• [Requirement A]: In the health reform post, what reason do the attorneys from 20 states give for wanting the new law overturned? Answer in one to three sentences.
• [Requirement B]: According to the health reform post, in which state is the Federal judge who called health reform unconstitutional?
• [Requirement C]: From the health reform post, copy word for word everything from "And today, attorneys" down to "the reform law.".

• [Selected excerpt]:
____
Thursday, December 16, 2010
An unbalanced delay tactic?
Health reform unconstitutional? So says a Federal judge in Virginia. The center of this brewing storm relates to the ability of the U.S. Government to mandate that individuals purchase health insurance coverage.
And today, attorneys from 20 states have petitioned to have the new law overturned on the grounds that it will expand the government's powers in dangerous and far reaching ways.
I'm contrasting these actions with the comments of both Democratic and Republican Congressional staffers during our visit to Washington DC a few months ago (pre-midterm elections). The prevailing sentiment was that no matter the outcome of the elections, there would never be enough political vim and vigor to overturn the reform law.
____
• [Data extract]:

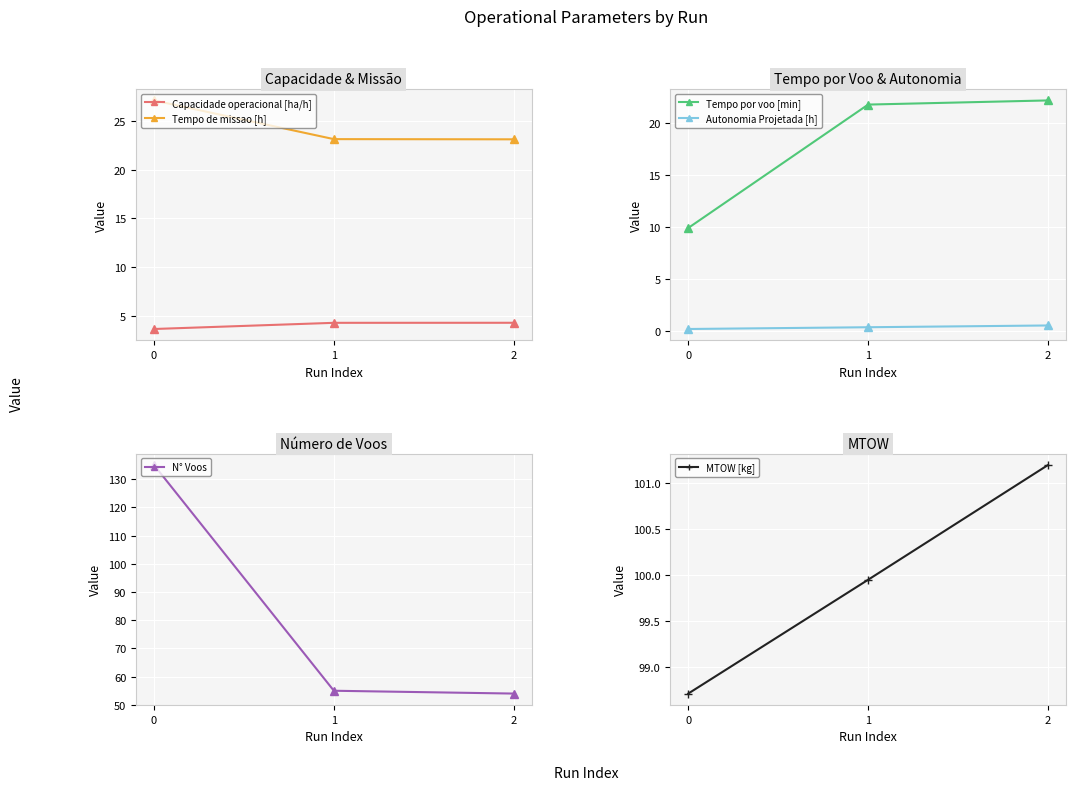

Where does the MTOW [kg] series first go above 99?

1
____
• [Written solution A]: They argue that the law will expand the government's powers in dangerous and far-reaching ways.

• [Written solution B]: Virginia.

• [Written solution C]:
And today, attorneys from 20 states have petitioned to have the new law overturned on the grounds that it will expand the government's powers in dangerous and far reaching ways.
I'm contrasting these actions with the comments of both Democratic and Republican Congressional staffers during our visit to Washington DC a few months ago (pre-midterm elections). The prevailing sentiment was that no matter the outcome of the elections, there would never be enough political vim and vigor to overturn the reform law.